En el bullicioso barrio de la Merced en Ciudad de México, donde las calles viven de la cháchara y el regateo, Felipe, un artista salvaje, marcó un hito con una obra que desafió los límites del arte y la fe.
Criado entre puestos de ropa y antigüedades, su fascinación por San Judas Tadeo, el patrón de las causas perdidas lo hizo cruzar fronteras artísticas jamás documentadas.
Desde joven, Felipe mostró una devoción única por San Judas, transformando esta adoración en una exploración artística que mezclaba lo sacro con lo profano.
Sus obras, conocidas en el barrio por su intensidad y profundidad espiritual, pronto trascendieron las paredes de la Merced para ganar reconocimiento e invitaciones a galerías en colonias cosmopolita y gentrificadas como la Roma y Condesa.
Después de diez años de carrera, Felipe planeó su acto final: una exhibición post mortem en la que se presentaría a sí mismo, sin vida, en una vitrina llena de cloroformo, emulando a su ídolo sacro. Esta última obra, titulada "Eterno Patrón", fue su declaración más audaz, una fusión literal con el santo que tanto veneró.
La noche de la inauguración, la galería se llenó de un público variopinto: desde vecinos del barrio hasta críticos de arte de renombre internacional. La presentación mostró a un Felipe, tranquilo y sereno en su lecho de cloroformo, inquietando profundamente a todos.
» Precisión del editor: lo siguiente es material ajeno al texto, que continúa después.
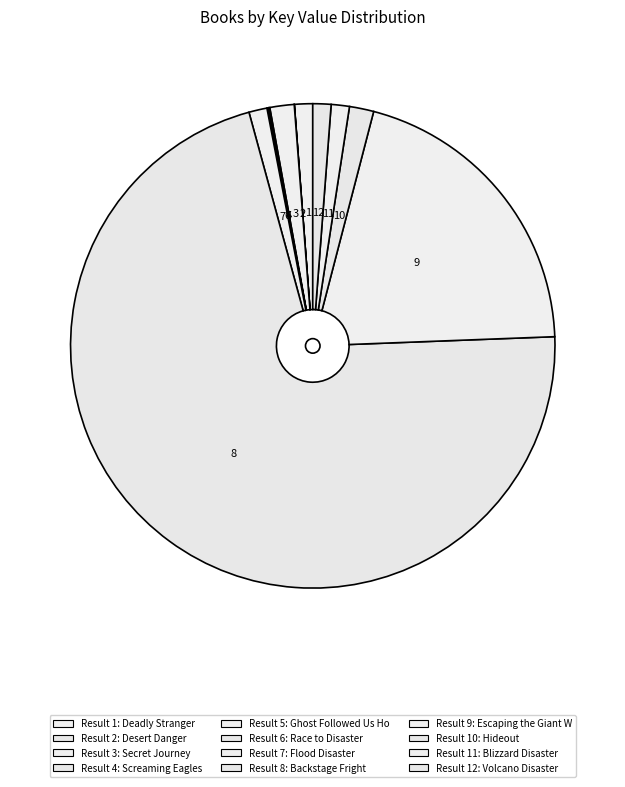

How many segments does this pie chart have?

12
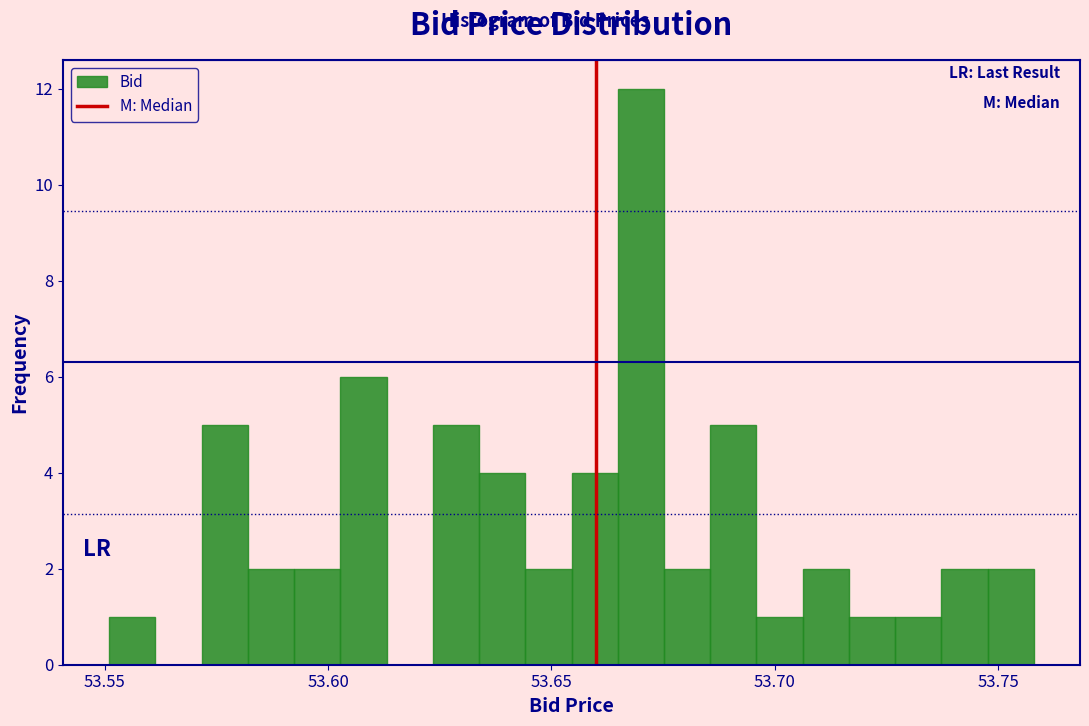

Read against the x-axis, roughly where is the centre of the tallest bar?

53.670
Su cuerpo, preservado como si estuviera en un sueño eterno, provocó un silencio sobrecogedor seguido de un aplauso resonante, y culminando con agentes del ministerio público y prensa amarillista.
La noticia se esparció como pólvora, capturando la imaginación de gente en todo el mundo. Artistas y devotos por igual debatieron su significado, elevando el diálogo sobre los límites del arte y la espiritualidad.
Felipe se convirtió en icono, una leyenda de carne suspendida en el tiempo, recordado por su valiente fusión de la muerte, el arte y la fe.
Su obra final no solo dejó una huella imborrable en su barrio sino que también resonó en las esferas del arte global, demostrando cómo la belleza y la devoción pueden transformar incluso el acto más oscuro en una expresión sublime de desesperanza y redención.